Die Kritik von Politikern der Linken, der CDU und den Grünen wies der Senator zurück. Jedes Wort sei "wohl abgewogen" gewesen, sagte Sarrazin am Dienstag.

Gegen steigende Energiepreise könne der Staat gar nichts ausrichten. Insofern werde vielen Menschen in einigen Jahren nichts anderes übrigbleiben, als die Heizung herunterzudrehen. Aus Ärger über die Preise habe er dies selbst schon im vergangenen Winter gemacht. Deshalb habe er jetzt im Gegensatz zu früheren Jahren noch einen stattlichen Rest Öl im Tank, betonte Sarrazin.

Im Frühjahr hatte der umstrittene Politiker mit einem Ernährungsplan für Hartz-Empfänger für Aufsehen gesorgt.
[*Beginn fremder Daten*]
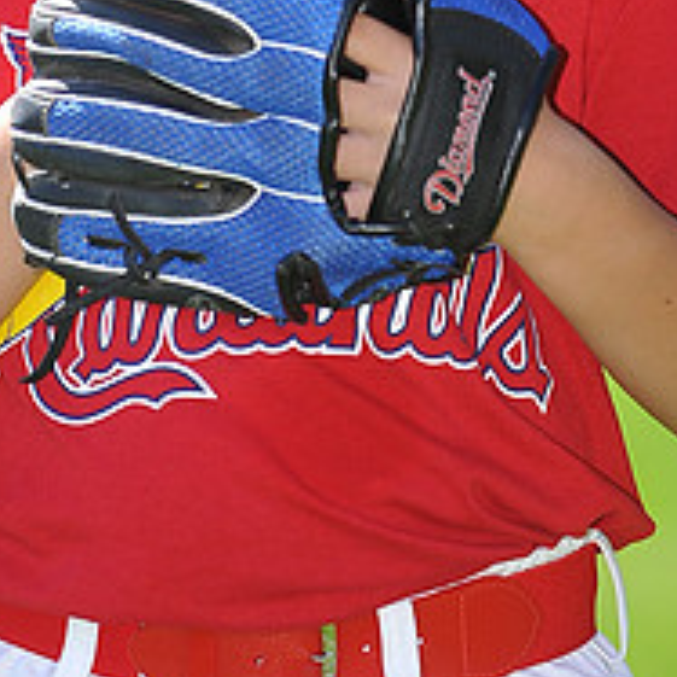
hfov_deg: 3.3
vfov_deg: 3.3
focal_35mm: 526
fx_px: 11639
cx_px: 206
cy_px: -304
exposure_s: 1/500
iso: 200
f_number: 4.5
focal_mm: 200
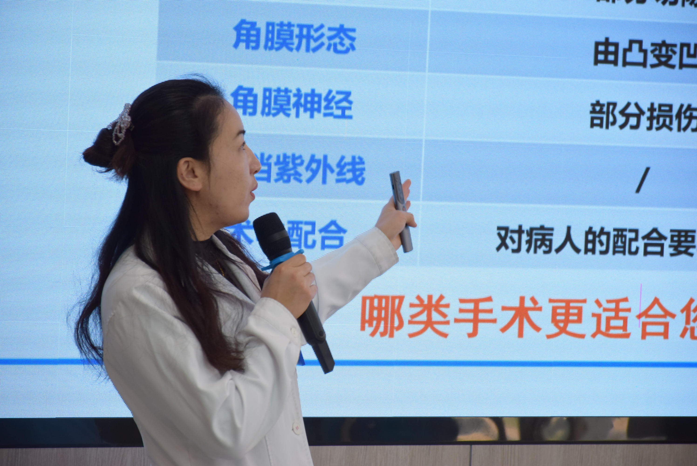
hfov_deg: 9.8
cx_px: 348
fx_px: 4069
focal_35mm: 210
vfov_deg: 6.6
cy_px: 233
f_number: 5.6
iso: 560
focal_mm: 140
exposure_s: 1/125
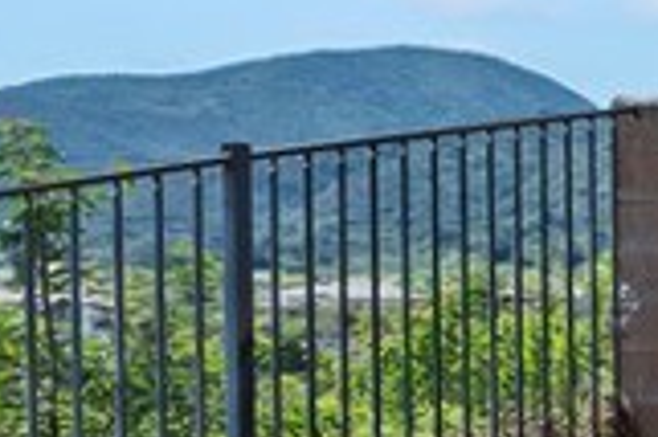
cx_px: 1667
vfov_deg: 15.1
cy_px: 423
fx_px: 1625
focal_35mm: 89
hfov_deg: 13.9
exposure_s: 1/200
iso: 500
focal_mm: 14
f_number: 14
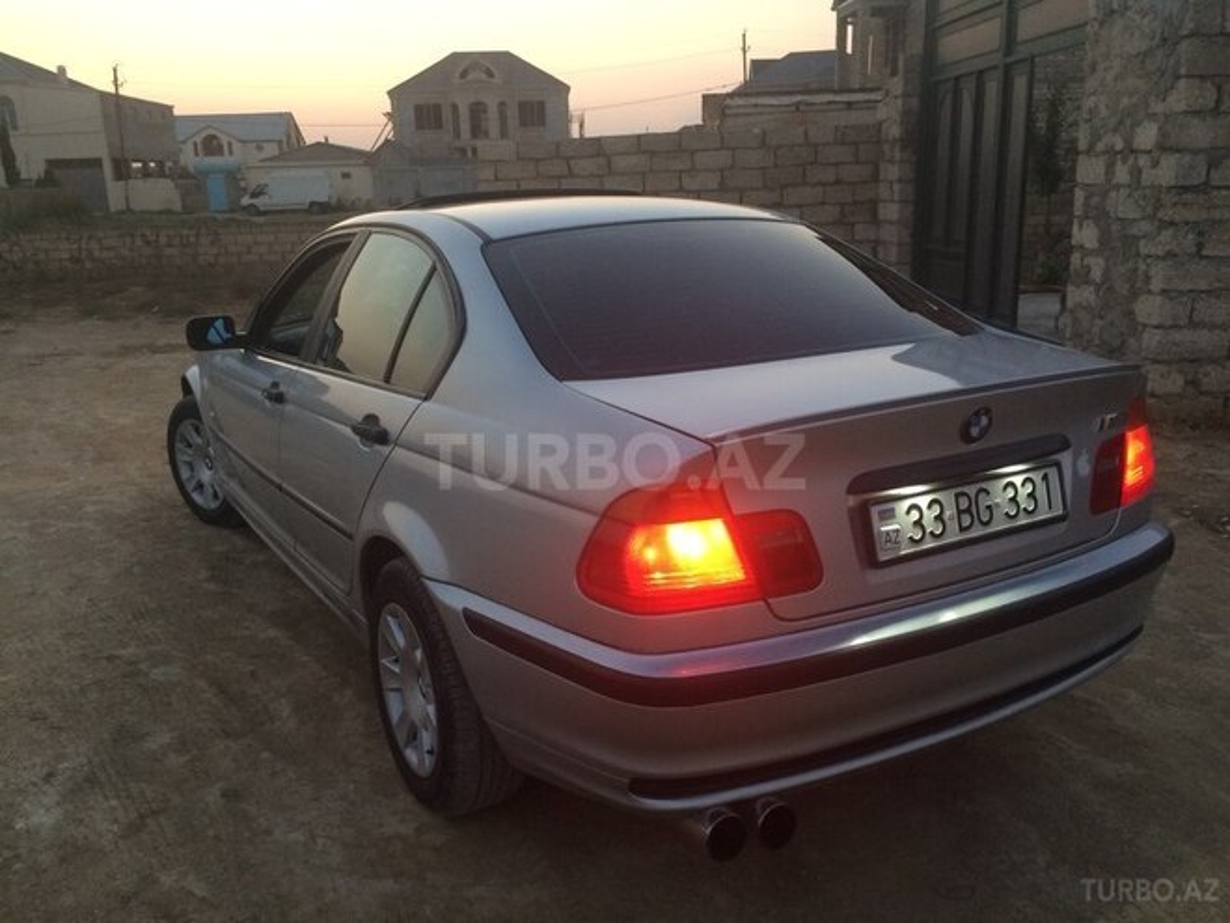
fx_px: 1030
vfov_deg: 48.2
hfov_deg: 61.7
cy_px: 462
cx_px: 615
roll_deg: +1.3
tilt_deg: -12.4
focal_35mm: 29
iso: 64
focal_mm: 4.15
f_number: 2.2
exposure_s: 1/33
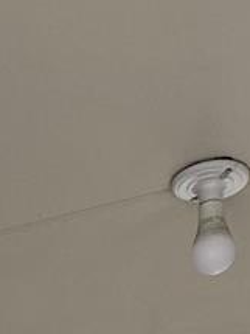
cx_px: -197
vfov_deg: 11.0
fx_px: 1398
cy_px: 856
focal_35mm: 145
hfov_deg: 9.7
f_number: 1.8
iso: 32
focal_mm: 4.25
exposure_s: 1/284
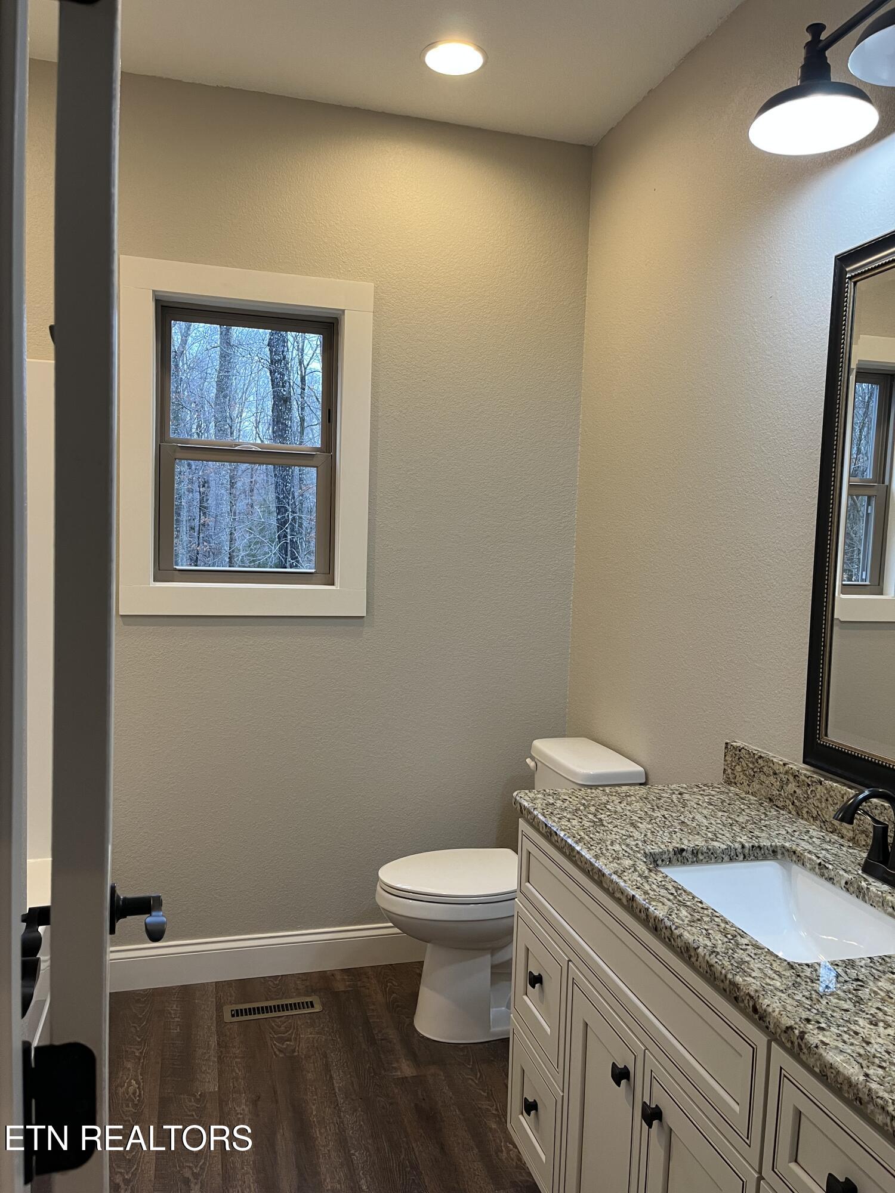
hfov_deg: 53.1
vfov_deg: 67.3
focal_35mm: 26
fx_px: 896
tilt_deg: -3.2
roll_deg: -1.0
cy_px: 596
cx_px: 448
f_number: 1.6
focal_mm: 5.1
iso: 100
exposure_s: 1/60
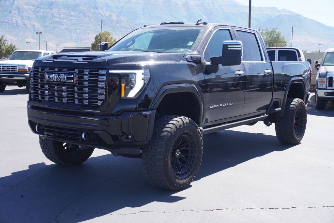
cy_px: 112
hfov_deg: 42.3
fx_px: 432
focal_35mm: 46
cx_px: 167
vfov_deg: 29.0
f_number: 7.1
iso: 100
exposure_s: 1/125
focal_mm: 31
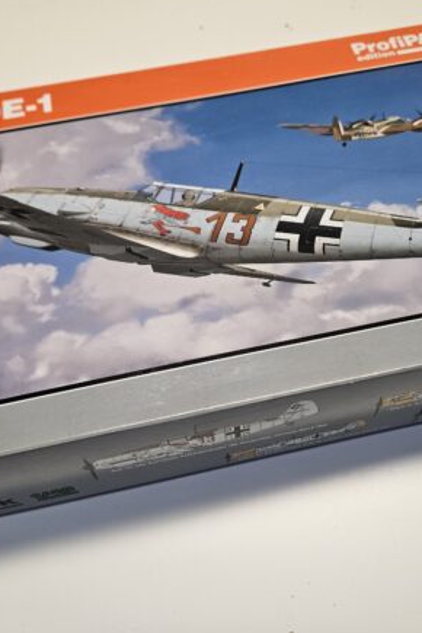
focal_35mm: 33
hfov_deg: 39.9
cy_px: 308
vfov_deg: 57.2
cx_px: 234
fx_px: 580
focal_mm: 5.4
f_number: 1.8
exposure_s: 1/120
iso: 200
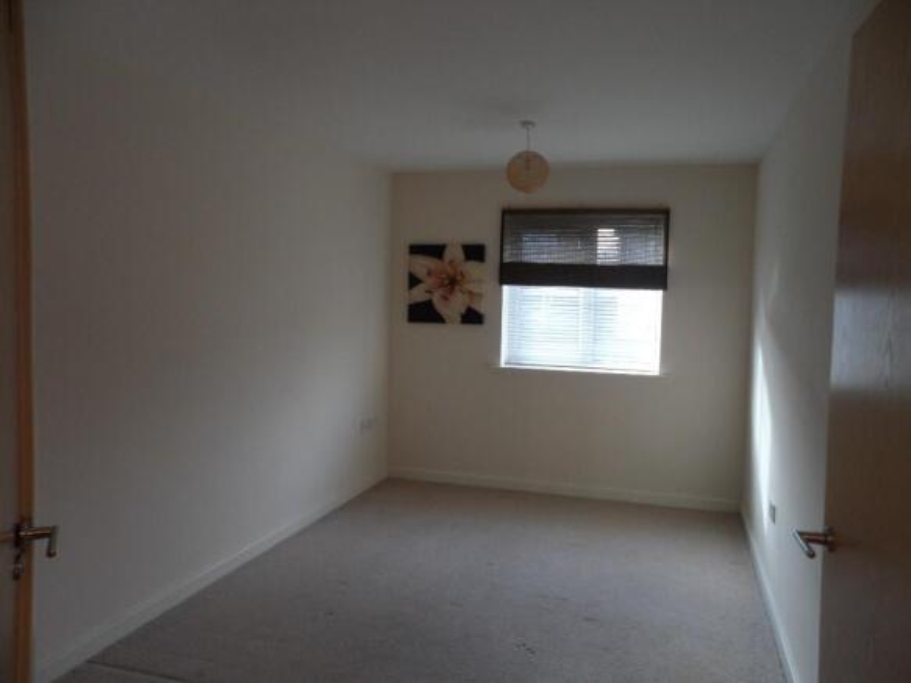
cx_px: 456
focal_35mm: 26
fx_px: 684
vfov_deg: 53.0
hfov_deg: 67.3
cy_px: 342
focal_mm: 4.9
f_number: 3.3
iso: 100
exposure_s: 1/45
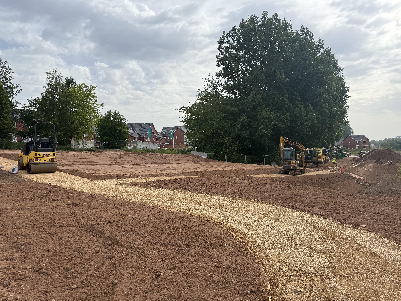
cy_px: 150
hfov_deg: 71.6
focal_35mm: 24
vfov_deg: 56.8
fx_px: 278
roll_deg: +0.4
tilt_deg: +2.0
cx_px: 200
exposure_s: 1/3145
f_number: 1.78
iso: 80
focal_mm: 6.76
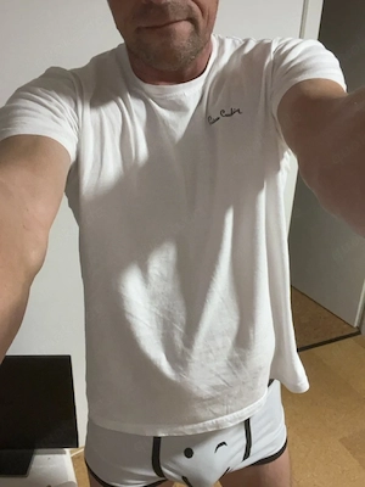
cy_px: 244
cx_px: 182
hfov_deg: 46.8
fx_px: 422
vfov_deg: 60.0
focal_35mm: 30
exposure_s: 1/50
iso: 320
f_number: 2.2
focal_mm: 2.71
Sozialtarife lehnt er grundsätzlich ab. Damit befindet Sarrazin auf einer Wellenlänge mit führenden Politikern der Großen Koalition.

Sozialverbände erneuern dennoch ihre Forderung nach staatlichen Beihilfen. Der Deutsche Mieterbund und die Arbeiterwohlfahrt (AWO) forderten am Dienstag spürbare Entlastungen für einkommensschwache Haushalte, die die Preisexplosion bei Öl, Gas und Strom "mit voller Wucht" treffe. Die Verbände sprachen sich vor allem für eine Erhöhung der Hartz-IV-Regelsätze um 50 Euro und die Prüfung eines Heizkostenzuschusses aus.